Parks have also been used for smaller events by the local community. Examples include the following:

• sponsored/fun runs by the Muslim Hands and Headway, West Midlands

• cultural festivals by Handsworth Wood Youth Group , Jalalbad Federation and Shree Hindu Community Centre

• religious meetings by Mohiuddin Trust, Birchfield Gospel Hall, Birmingham Faith Leaders' Group and The Ecclesiastical Parish of St Mary, Handsworth

• sponsored walks by Autism West Midlands, MacMillan Cancer Support, Stroke Association, Cancer Research UK and Alzheimer's Society

• bike rides by Birmingham St Mary's Hospice

• sponsored dog walks by Royal Society for the Prevention of Cruelty to Animals (RSPCA) and Acorn’s Children Hospice

• sports training sessions by Rising Stars Young People Services and Birmingham Playcare Network

• fun days by Quinton Youth for Christ and Cole Valley Community

• car boot sales by the 10th Sutton Coldfield Sea Scouts

• a music event by Inspiring a new Generation c/o Ladywood Arts Forum

• a cricket tournament by the Association of Jamaican Nationals

In addition to hosting your own events, the Birmingham Parks Ranger Service organises a programme of predominantly free events to engage with the community and to promote the environment. For 2014/5 the service attracted 26,958 participants attending 293 events. Examples of events being held with the minority communities include;

• “Active Parks Down to Earth” is a weekly outdoor learning event designed to provide an understanding of nature and the human position within the natural system. This programme targets pre-school and home taught children and families, and is very popular within the Asian community. Further communication, outside the meetings arises on social media sites as a result, thus establishing positive links with BME communities. Please follow this link for further details of membership.

• “The Springfield Project,” Springfield Children’s Centre, Sparkhill. The Ranger Service work with Springfield Children’s Centre and Knowle Road allotments to aid Forest School activities and are currently assisting the centre to plan a new forest school and community orchard on the allotment site.”

• Talking Walks – is a weekly walk at Kings Heath Park and is popular with older people (average age around 65).

• Urban Rangers – A National Trust partnership, working with 11-16 year olds from the targeted areas of Pool Farm, Hawksley and Druids Heath

To find out more about what's on in your area or to reserve a place at similar events please visit our events page

Local park improvements across the city

During the summer of 2014 a Parks Visitor Satisfaction survey was completed and for information on the results please visit our Performance & Satisfaction page. Information gained from the 2014 Parks Satisfaction Survey proved useful for improvement projects in 2014/5 & 15/16 across the 10 constituencies in Birmingham.

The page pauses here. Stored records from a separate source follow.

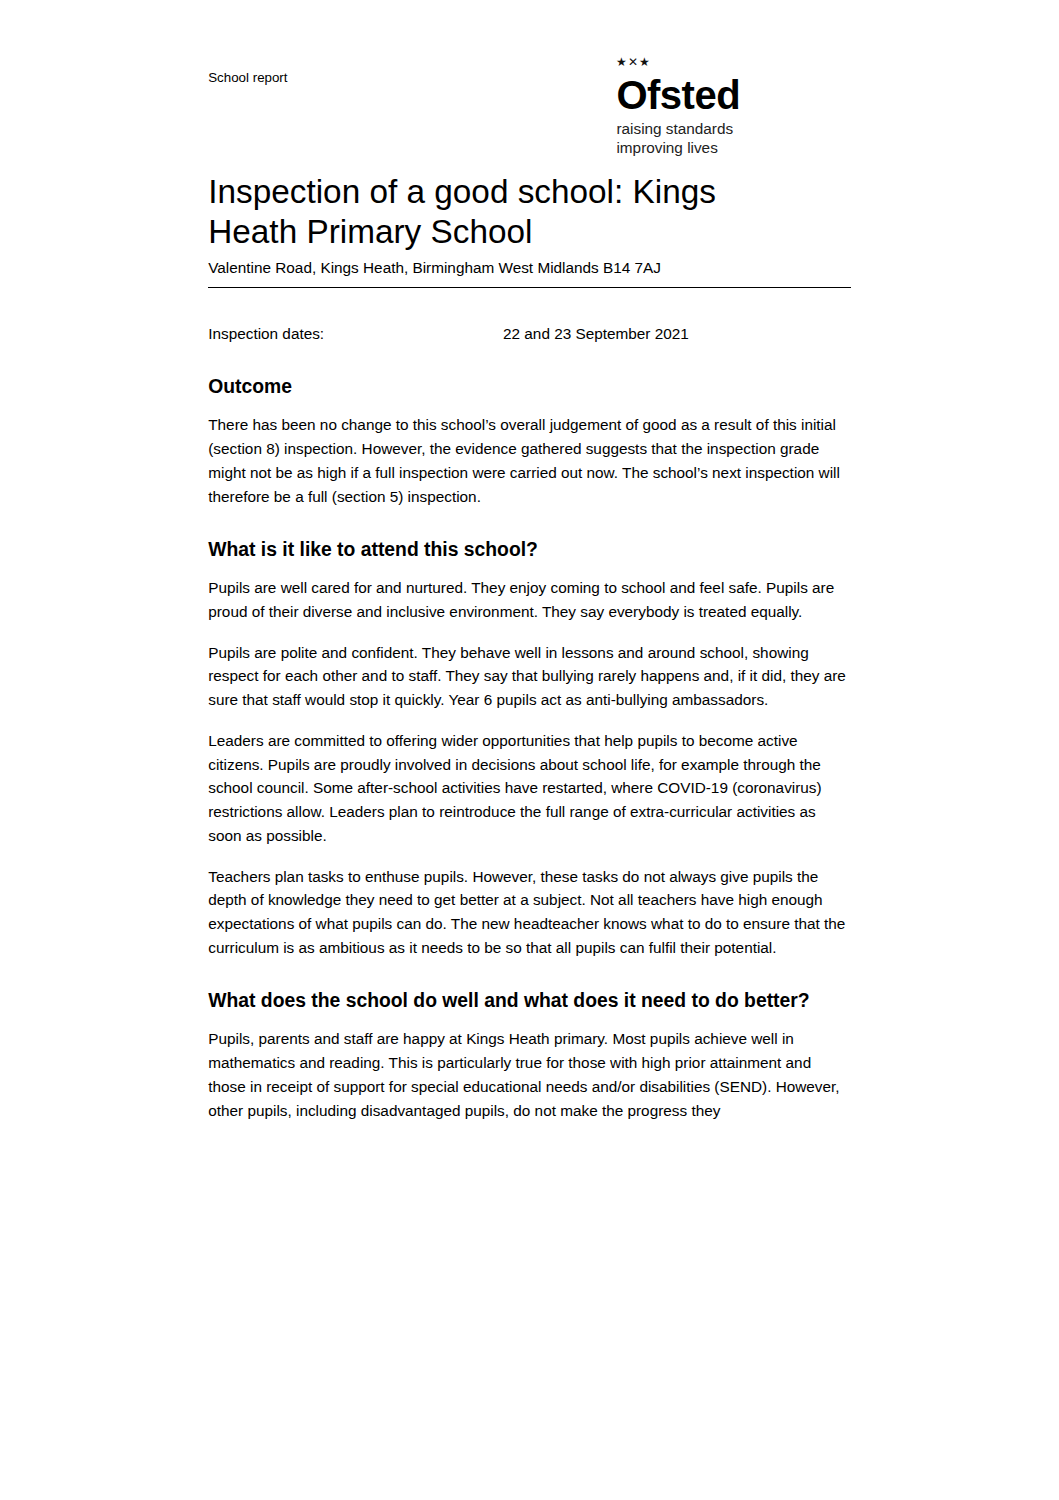★✕★
Ofsted
raising standards
improving lives
School report
Inspection of a good school: Kings Heath Primary School
Valentine Road, Kings Heath, Birmingham West Midlands B14 7AJ
Inspection dates: 22 and 23 September 2021
Outcome
There has been no change to this school’s overall judgement of good as a result of this initial (section 8) inspection. However, the evidence gathered suggests that the inspection grade might not be as high if a full inspection were carried out now. The school’s next inspection will therefore be a full (section 5) inspection.
What is it like to attend this school?
Pupils are well cared for and nurtured. They enjoy coming to school and feel safe. Pupils are proud of their diverse and inclusive environment. They say everybody is treated equally.
Pupils are polite and confident. They behave well in lessons and around school, showing respect for each other and to staff. They say that bullying rarely happens and, if it did, they are sure that staff would stop it quickly. Year 6 pupils act as anti-bullying ambassadors.
Leaders are committed to offering wider opportunities that help pupils to become active citizens. Pupils are proudly involved in decisions about school life, for example through the school council. Some after-school activities have restarted, where COVID-19 (coronavirus) restrictions allow. Leaders plan to reintroduce the full range of extra-curricular activities as soon as possible.
Teachers plan tasks to enthuse pupils. However, these tasks do not always give pupils the depth of knowledge they need to get better at a subject. Not all teachers have high enough expectations of what pupils can do. The new headteacher knows what to do to ensure that the curriculum is as ambitious as it needs to be so that all pupils can fulfil their potential.
What does the school do well and what does it need to do better?
Pupils, parents and staff are happy at Kings Heath primary. Most pupils achieve well in mathematics and reading. This is particularly true for those with high prior attainment and those in receipt of support for special educational needs and/or disabilities (SEND). However, other pupils, including disadvantaged pupils, do not make the progress they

Examples of some of the improvements already carried out in 2015 include new tennis courts at Cannon Hill Park (Mosley and Kings Heath ), new walkways and cycling routes at Merritts Brook Greenway, Weoley Hill, New artificial sports pitch at St Margaret’s Recreation Ground (Hodge Hill); New outdoor gym, rustic seating, MUGA and cricket practice nets at Morris Park (Washwood Heath); New skate/wheeled sports park at Oaklands Recreation Ground (Yardley).

Apprenticeships in Parks

In the current economic climate the Parks Service felt it was important to offer training through apprenticeship schemes and to work with local colleges. In 2015 the Parks Service is currently training the following apprenticeships:

• 5 apprenticeships to a NVQ in Horticultural with Birmingham Parks and Nurseries.

• 3 apprenticeships to a NVQ in Horse Care, Management and Riding with the Hole Farm Trekking Centre.